Mark Twain's Adventures of Huckleberry Finn is a satirical look at the institution of slavery. Although written from the point of view of a southern white boy, Huck ultimately sheds the ideals of his upbringing and decides to help his friend, the slave Jim. The novel explores many ideas of freedom. Jim is a slave from St. Petersburg who has found out that he is to be sold away from his family. In order to prevent this, he runs away. Huck is also running away, from an abusive father and a town that wants to "sivilize" him. In Huck's case, civilizing him means turning him into a version of themselves, Bible-toting racists and hypocrites. Huck cannot abide it, and against all he's ever been taught, helps Jim escape slavery. There is a pivotal scene in the novel where Huck has an opportunity to do what is right according to his society and turn in Jim. Instead he says, "alright then, I'll go to hell!" and decides to protect Jim at the expense of his own soul. By doing this, Twain points out the humanity of this lone boy in the face of a whole institution. Huck is more humane, more ethical, than almost every other character in the book. Huck is the only one that sees Jim as something more than property, he sees him as a friend.

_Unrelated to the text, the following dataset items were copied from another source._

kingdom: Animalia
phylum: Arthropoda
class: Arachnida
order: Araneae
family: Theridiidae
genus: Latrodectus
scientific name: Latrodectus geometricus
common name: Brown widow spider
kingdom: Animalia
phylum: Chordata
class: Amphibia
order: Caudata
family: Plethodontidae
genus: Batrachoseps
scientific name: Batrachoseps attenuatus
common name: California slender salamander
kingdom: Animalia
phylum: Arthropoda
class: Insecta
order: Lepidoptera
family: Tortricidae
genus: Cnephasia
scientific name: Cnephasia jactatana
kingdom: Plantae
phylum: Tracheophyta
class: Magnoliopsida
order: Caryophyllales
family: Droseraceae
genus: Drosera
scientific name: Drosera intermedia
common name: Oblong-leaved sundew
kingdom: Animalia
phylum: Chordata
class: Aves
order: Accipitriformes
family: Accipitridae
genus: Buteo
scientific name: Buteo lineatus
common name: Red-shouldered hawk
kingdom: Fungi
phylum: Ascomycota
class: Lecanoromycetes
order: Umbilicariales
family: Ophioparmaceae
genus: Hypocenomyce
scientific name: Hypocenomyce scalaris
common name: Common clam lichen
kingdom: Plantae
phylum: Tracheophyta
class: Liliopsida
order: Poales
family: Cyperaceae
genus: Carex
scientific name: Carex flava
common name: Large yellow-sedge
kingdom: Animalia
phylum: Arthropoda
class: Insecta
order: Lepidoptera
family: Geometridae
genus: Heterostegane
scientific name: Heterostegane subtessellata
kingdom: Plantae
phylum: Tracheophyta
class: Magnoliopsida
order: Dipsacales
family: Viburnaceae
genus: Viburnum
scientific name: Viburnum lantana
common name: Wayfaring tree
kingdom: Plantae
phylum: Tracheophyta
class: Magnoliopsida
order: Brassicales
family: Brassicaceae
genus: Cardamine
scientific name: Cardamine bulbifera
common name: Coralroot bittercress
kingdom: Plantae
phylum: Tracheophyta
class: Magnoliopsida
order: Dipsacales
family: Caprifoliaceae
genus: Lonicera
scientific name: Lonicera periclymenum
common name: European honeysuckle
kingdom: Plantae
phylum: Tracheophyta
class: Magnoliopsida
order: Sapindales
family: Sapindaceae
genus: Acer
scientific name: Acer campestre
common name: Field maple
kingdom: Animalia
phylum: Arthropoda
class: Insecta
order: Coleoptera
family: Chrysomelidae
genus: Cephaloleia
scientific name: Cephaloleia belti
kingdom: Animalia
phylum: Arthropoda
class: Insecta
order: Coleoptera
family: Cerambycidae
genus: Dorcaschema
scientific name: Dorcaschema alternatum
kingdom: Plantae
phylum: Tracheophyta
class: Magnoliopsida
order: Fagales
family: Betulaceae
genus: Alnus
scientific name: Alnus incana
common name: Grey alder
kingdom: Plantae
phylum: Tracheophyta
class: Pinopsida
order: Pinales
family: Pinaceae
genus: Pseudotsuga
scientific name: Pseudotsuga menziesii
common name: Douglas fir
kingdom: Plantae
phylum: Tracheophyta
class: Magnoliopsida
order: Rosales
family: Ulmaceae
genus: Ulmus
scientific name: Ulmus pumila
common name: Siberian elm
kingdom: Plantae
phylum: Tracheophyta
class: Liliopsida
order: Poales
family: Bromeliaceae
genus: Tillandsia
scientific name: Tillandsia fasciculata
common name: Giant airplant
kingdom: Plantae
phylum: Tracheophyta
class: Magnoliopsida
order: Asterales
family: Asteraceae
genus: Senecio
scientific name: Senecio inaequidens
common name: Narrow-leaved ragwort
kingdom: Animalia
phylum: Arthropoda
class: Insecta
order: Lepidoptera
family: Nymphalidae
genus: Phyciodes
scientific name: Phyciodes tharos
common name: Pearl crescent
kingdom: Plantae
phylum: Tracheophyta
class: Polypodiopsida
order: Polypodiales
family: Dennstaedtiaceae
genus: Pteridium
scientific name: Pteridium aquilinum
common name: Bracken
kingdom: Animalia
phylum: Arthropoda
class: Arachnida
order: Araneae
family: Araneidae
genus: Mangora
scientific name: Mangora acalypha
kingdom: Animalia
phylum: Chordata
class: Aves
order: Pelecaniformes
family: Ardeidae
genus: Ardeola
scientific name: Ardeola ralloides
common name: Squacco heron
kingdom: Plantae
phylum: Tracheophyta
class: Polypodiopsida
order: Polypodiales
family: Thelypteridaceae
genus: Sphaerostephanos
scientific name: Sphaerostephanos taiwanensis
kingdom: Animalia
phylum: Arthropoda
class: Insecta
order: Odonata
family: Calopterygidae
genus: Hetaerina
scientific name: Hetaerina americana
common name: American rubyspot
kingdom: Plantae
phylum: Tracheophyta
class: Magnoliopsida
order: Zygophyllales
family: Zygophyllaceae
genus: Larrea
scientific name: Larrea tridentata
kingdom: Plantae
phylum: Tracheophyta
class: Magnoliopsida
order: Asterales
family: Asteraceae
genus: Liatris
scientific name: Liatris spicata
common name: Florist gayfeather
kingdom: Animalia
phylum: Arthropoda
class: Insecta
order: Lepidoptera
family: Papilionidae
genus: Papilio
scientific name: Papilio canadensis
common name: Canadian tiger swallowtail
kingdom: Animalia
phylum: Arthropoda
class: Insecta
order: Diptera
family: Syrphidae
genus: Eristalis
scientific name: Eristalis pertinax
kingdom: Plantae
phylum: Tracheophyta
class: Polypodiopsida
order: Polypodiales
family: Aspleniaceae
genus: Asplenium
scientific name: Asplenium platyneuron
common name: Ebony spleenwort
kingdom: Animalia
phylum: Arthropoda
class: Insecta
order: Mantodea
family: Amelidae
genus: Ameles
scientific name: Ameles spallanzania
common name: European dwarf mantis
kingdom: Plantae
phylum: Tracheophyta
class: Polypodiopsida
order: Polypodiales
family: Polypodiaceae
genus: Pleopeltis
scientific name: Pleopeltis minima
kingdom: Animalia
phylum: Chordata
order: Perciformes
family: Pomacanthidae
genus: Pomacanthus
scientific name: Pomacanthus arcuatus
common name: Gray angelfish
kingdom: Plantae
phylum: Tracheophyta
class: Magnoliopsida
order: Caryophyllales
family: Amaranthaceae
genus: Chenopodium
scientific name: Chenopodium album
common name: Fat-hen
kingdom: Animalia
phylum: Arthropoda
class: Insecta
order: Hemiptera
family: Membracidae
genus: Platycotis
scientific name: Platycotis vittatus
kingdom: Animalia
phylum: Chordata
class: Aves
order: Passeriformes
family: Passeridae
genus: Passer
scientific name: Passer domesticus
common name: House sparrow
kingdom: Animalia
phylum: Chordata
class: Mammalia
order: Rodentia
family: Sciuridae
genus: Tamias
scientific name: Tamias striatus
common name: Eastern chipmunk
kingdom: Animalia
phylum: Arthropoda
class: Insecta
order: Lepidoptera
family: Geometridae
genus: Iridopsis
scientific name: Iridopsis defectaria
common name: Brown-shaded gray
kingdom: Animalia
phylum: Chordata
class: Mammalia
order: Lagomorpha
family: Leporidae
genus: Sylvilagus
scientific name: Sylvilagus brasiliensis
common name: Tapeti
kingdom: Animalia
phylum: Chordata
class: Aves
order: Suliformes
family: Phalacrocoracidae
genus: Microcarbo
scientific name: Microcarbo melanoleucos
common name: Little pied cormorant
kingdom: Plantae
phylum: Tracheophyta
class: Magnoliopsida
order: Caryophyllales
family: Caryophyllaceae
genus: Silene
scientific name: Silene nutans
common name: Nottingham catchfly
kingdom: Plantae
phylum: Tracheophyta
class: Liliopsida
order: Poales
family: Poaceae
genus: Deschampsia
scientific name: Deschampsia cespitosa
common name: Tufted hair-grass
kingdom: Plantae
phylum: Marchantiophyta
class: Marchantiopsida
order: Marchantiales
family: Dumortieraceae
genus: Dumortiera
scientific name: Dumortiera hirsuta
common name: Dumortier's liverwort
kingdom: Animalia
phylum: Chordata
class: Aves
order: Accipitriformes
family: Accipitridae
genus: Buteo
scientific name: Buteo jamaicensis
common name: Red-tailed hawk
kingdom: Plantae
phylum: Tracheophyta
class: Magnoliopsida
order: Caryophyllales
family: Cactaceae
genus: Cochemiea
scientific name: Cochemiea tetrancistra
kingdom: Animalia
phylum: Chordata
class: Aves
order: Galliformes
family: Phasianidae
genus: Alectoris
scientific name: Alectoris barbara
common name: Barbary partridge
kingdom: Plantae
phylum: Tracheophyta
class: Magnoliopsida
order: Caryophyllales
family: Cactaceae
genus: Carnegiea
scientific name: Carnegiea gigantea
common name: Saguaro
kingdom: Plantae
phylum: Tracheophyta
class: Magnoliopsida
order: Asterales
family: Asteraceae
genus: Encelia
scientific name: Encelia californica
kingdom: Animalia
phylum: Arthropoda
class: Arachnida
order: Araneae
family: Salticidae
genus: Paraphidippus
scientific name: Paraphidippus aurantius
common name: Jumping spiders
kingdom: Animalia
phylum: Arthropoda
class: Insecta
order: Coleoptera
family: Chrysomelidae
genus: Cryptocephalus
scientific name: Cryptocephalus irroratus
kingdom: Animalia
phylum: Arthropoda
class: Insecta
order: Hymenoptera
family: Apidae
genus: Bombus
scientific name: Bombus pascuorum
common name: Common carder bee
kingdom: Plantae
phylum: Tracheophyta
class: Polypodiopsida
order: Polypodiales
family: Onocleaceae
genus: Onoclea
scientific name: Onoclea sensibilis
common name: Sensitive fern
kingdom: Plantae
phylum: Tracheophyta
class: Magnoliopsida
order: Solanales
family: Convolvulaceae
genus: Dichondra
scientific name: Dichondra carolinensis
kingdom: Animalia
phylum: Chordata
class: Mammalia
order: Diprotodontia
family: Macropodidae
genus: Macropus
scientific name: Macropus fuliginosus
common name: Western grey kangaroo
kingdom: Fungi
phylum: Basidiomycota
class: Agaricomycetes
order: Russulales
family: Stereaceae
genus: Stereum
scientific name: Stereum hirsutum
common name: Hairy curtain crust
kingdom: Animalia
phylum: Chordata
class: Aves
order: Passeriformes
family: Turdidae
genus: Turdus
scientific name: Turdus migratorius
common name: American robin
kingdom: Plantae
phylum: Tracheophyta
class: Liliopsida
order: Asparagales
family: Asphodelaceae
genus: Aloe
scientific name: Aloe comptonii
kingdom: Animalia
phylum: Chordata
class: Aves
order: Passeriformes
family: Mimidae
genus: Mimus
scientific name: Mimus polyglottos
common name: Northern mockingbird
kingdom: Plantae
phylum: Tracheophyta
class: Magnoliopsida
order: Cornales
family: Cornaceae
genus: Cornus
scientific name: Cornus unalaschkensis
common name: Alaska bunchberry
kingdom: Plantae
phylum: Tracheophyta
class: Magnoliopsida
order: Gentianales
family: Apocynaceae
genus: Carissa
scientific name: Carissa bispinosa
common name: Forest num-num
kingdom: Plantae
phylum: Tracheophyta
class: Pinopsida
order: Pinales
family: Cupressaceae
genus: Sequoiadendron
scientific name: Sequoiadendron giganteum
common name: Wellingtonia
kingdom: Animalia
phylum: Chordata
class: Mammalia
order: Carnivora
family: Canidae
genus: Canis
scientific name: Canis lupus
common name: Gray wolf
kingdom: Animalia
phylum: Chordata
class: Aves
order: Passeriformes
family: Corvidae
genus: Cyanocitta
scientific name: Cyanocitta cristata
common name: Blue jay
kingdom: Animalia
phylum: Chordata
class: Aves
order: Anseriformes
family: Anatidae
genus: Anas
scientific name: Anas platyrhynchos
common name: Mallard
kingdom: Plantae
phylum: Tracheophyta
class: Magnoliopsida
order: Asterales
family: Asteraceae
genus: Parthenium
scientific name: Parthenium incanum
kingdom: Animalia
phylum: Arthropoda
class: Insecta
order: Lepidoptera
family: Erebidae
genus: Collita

There have been critical texts galore written about this topic. I would suggest reading books and essays by Shelley Fisher Fishkin, R. Kent Rasmussen, Henry Nash Smith, and others. There is also the Annotated Huckleberry Finn edited by Michael Patrick Hearn that has more information on this topic. Enotes has a wonderful study guide and group on Huck Finn as well.
Twain's attitude toward slavery and racism is that he is against it. How you can tell is by examining how his characters react to the other characters in the novel who support slavery and who are racist. I am thinking of that chapter where Huck stays with the Grangerford's. It is such a funny chapter because it really shows Twain's attitude toward those people who supported slavery and racism. He portrays the Grangerford's and the Sheperdson's are really stupid white people who haven't got a clue about why they believe the things they do. They act in ways that support fighting and slavery but they cannot explain why. And, even when they are asked to explain their actions, they don't even take that as an opportunity to re-think their actions or beliefs. Instead, they just blindly follow the social rules and habits of their ancestors. This says a lot about what Twain thinks about slavery. He sees most people to be more like the Grangerford's and Sheperdson's than unlike them.